Exercise: Every entry below is to be copied exactly, with nothing omitted.

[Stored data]
*** Begin section ***
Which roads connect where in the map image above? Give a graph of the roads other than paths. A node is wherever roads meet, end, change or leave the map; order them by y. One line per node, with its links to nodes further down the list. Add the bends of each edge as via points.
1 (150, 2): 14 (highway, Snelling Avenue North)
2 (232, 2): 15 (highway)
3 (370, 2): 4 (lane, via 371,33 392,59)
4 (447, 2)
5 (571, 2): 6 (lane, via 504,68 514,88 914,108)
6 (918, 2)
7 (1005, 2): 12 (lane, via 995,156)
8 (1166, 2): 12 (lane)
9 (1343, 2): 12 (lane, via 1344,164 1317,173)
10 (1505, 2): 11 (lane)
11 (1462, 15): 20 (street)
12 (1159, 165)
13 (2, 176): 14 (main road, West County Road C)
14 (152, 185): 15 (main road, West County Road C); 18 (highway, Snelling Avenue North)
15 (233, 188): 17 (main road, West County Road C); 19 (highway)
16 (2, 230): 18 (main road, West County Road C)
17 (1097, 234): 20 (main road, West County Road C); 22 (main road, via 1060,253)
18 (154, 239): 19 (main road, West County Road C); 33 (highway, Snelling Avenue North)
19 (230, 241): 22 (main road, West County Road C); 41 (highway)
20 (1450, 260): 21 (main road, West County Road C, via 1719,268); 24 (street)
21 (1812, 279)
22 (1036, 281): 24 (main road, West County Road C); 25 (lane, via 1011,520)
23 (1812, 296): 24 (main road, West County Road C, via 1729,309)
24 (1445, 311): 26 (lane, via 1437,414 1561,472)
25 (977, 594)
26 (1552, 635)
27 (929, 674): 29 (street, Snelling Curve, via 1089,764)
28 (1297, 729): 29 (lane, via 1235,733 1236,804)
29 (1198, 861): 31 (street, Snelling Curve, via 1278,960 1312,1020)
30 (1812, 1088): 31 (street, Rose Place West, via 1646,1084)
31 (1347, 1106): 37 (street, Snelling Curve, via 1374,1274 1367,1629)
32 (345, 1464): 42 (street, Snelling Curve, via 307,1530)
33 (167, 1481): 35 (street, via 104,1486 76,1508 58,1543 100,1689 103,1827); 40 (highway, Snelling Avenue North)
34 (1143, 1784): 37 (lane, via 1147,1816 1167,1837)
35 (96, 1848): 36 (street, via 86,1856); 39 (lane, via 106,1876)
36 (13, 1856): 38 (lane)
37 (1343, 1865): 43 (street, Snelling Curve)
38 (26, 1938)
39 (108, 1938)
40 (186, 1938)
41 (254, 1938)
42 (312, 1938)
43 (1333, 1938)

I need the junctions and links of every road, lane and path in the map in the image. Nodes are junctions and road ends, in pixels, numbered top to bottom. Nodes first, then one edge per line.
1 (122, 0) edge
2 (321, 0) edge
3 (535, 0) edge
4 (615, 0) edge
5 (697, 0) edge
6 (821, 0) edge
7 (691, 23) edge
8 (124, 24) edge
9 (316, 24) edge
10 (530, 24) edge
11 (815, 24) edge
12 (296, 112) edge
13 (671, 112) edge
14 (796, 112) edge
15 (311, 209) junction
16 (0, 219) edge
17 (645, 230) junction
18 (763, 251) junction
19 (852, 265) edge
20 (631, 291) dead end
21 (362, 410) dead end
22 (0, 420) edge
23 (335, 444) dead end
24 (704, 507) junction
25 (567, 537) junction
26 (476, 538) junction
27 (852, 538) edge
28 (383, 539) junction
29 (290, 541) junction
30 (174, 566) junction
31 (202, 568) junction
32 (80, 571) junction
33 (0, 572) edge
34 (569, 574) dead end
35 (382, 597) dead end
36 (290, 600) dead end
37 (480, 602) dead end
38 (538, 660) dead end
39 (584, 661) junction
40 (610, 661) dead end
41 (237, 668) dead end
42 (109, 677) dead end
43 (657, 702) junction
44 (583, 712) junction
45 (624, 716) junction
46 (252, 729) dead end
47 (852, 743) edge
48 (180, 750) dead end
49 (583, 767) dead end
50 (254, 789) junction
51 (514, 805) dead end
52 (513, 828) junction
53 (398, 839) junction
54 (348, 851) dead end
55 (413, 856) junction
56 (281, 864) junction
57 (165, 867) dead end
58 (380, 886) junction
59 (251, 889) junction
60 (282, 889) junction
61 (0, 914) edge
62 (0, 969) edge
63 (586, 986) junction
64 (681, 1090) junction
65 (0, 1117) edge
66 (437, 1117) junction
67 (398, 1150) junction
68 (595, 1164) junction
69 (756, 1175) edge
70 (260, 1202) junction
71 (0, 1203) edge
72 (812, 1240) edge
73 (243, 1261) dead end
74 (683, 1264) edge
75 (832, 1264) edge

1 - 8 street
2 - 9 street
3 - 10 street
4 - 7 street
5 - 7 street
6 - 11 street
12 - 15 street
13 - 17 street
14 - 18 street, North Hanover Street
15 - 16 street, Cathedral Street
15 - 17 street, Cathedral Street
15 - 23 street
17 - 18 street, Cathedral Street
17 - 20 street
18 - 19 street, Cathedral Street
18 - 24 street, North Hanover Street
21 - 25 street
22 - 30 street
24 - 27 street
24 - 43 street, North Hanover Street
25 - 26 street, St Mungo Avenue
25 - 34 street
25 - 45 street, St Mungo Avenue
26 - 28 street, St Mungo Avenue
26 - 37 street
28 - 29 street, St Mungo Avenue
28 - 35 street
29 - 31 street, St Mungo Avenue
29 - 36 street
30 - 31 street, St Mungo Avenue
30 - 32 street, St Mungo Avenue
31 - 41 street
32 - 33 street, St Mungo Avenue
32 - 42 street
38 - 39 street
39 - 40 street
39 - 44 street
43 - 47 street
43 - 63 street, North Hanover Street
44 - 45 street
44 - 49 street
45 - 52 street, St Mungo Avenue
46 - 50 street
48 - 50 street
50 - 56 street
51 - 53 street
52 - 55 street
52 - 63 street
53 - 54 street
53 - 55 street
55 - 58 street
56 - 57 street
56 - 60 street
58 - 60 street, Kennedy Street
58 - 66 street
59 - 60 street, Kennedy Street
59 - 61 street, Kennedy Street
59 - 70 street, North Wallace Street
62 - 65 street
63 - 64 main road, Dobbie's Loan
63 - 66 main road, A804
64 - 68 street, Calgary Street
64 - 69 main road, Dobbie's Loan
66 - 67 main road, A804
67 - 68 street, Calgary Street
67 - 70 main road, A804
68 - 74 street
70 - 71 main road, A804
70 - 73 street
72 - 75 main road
*** End section ***
Solution for this task:
Which roads connect where in the map image above? Give a graph of the roads other than paths. A node is wherever roads meet, end, change or leave the map; order them by y. One line per node, with its links to nodes further down the list. Add the bends of each edge as via points.
1 (150, 2): 14 (highway, Snelling Avenue North)
2 (232, 2): 15 (highway)
3 (370, 2): 4 (lane, via 371,33 392,59)
4 (447, 2)
5 (571, 2): 6 (lane, via 504,68 514,88 914,108)
6 (918, 2)
7 (1005, 2): 12 (lane, via 995,156)
8 (1166, 2): 12 (lane)
9 (1343, 2): 12 (lane, via 1344,164 1317,173)
10 (1505, 2): 11 (lane)
11 (1462, 15): 20 (street)
12 (1159, 165)
13 (2, 176): 14 (main road, West County Road C)
14 (152, 185): 15 (main road, West County Road C); 18 (highway, Snelling Avenue North)
15 (233, 188): 17 (main road, West County Road C); 19 (highway)
16 (2, 230): 18 (main road, West County Road C)
17 (1097, 234): 20 (main road, West County Road C); 22 (main road, via 1060,253)
18 (154, 239): 19 (main road, West County Road C); 33 (highway, Snelling Avenue North)
19 (230, 241): 22 (main road, West County Road C); 41 (highway)
20 (1450, 260): 21 (main road, West County Road C, via 1719,268); 24 (street)
21 (1812, 279)
22 (1036, 281): 24 (main road, West County Road C); 25 (lane, via 1011,520)
23 (1812, 296): 24 (main road, West County Road C, via 1729,309)
24 (1445, 311): 26 (lane, via 1437,414 1561,472)
25 (977, 594)
26 (1552, 635)
27 (929, 674): 29 (street, Snelling Curve, via 1089,764)
28 (1297, 729): 29 (lane, via 1235,733 1236,804)
29 (1198, 861): 31 (street, Snelling Curve, via 1278,960 1312,1020)
30 (1812, 1088): 31 (street, Rose Place West, via 1646,1084)
31 (1347, 1106): 37 (street, Snelling Curve, via 1374,1274 1367,1629)
32 (345, 1464): 42 (street, Snelling Curve, via 307,1530)
33 (167, 1481): 35 (street, via 104,1486 76,1508 58,1543 100,1689 103,1827); 40 (highway, Snelling Avenue North)
34 (1143, 1784): 37 (lane, via 1147,1816 1167,1837)
35 (96, 1848): 36 (street, via 86,1856); 39 (lane, via 106,1876)
36 (13, 1856): 38 (lane)
37 (1343, 1865): 43 (street, Snelling Curve)
38 (26, 1938)
39 (108, 1938)
40 (186, 1938)
41 (254, 1938)
42 (312, 1938)
43 (1333, 1938)

I need the junctions and links of every road, lane and path in the map in the image. Nodes are junctions and road ends, in pixels, numbered top to bottom. Nodes first, then one edge per line.
1 (122, 0) edge
2 (321, 0) edge
3 (535, 0) edge
4 (615, 0) edge
5 (697, 0) edge
6 (821, 0) edge
7 (691, 23) edge
8 (124, 24) edge
9 (316, 24) edge
10 (530, 24) edge
11 (815, 24) edge
12 (296, 112) edge
13 (671, 112) edge
14 (796, 112) edge
15 (311, 209) junction
16 (0, 219) edge
17 (645, 230) junction
18 (763, 251) junction
19 (852, 265) edge
20 (631, 291) dead end
21 (362, 410) dead end
22 (0, 420) edge
23 (335, 444) dead end
24 (704, 507) junction
25 (567, 537) junction
26 (476, 538) junction
27 (852, 538) edge
28 (383, 539) junction
29 (290, 541) junction
30 (174, 566) junction
31 (202, 568) junction
32 (80, 571) junction
33 (0, 572) edge
34 (569, 574) dead end
35 (382, 597) dead end
36 (290, 600) dead end
37 (480, 602) dead end
38 (538, 660) dead end
39 (584, 661) junction
40 (610, 661) dead end
41 (237, 668) dead end
42 (109, 677) dead end
43 (657, 702) junction
44 (583, 712) junction
45 (624, 716) junction
46 (252, 729) dead end
47 (852, 743) edge
48 (180, 750) dead end
49 (583, 767) dead end
50 (254, 789) junction
51 (514, 805) dead end
52 (513, 828) junction
53 (398, 839) junction
54 (348, 851) dead end
55 (413, 856) junction
56 (281, 864) junction
57 (165, 867) dead end
58 (380, 886) junction
59 (251, 889) junction
60 (282, 889) junction
61 (0, 914) edge
62 (0, 969) edge
63 (586, 986) junction
64 (681, 1090) junction
65 (0, 1117) edge
66 (437, 1117) junction
67 (398, 1150) junction
68 (595, 1164) junction
69 (756, 1175) edge
70 (260, 1202) junction
71 (0, 1203) edge
72 (812, 1240) edge
73 (243, 1261) dead end
74 (683, 1264) edge
75 (832, 1264) edge

1 - 8 street
2 - 9 street
3 - 10 street
4 - 7 street
5 - 7 street
6 - 11 street
12 - 15 street
13 - 17 street
14 - 18 street, North Hanover Street
15 - 16 street, Cathedral Street
15 - 17 street, Cathedral Street
15 - 23 street
17 - 18 street, Cathedral Street
17 - 20 street
18 - 19 street, Cathedral Street
18 - 24 street, North Hanover Street
21 - 25 street
22 - 30 street
24 - 27 street
24 - 43 street, North Hanover Street
25 - 26 street, St Mungo Avenue
25 - 34 street
25 - 45 street, St Mungo Avenue
26 - 28 street, St Mungo Avenue
26 - 37 street
28 - 29 street, St Mungo Avenue
28 - 35 street
29 - 31 street, St Mungo Avenue
29 - 36 street
30 - 31 street, St Mungo Avenue
30 - 32 street, St Mungo Avenue
31 - 41 street
32 - 33 street, St Mungo Avenue
32 - 42 street
38 - 39 street
39 - 40 street
39 - 44 street
43 - 47 street
43 - 63 street, North Hanover Street
44 - 45 street
44 - 49 street
45 - 52 street, St Mungo Avenue
46 - 50 street
48 - 50 street
50 - 56 street
51 - 53 street
52 - 55 street
52 - 63 street
53 - 54 street
53 - 55 street
55 - 58 street
56 - 57 street
56 - 60 street
58 - 60 street, Kennedy Street
58 - 66 street
59 - 60 street, Kennedy Street
59 - 61 street, Kennedy Street
59 - 70 street, North Wallace Street
62 - 65 street
63 - 64 main road, Dobbie's Loan
63 - 66 main road, A804
64 - 68 street, Calgary Street
64 - 69 main road, Dobbie's Loan
66 - 67 main road, A804
67 - 68 street, Calgary Street
67 - 70 main road, A804
68 - 74 street
70 - 71 main road, A804
70 - 73 street
72 - 75 main road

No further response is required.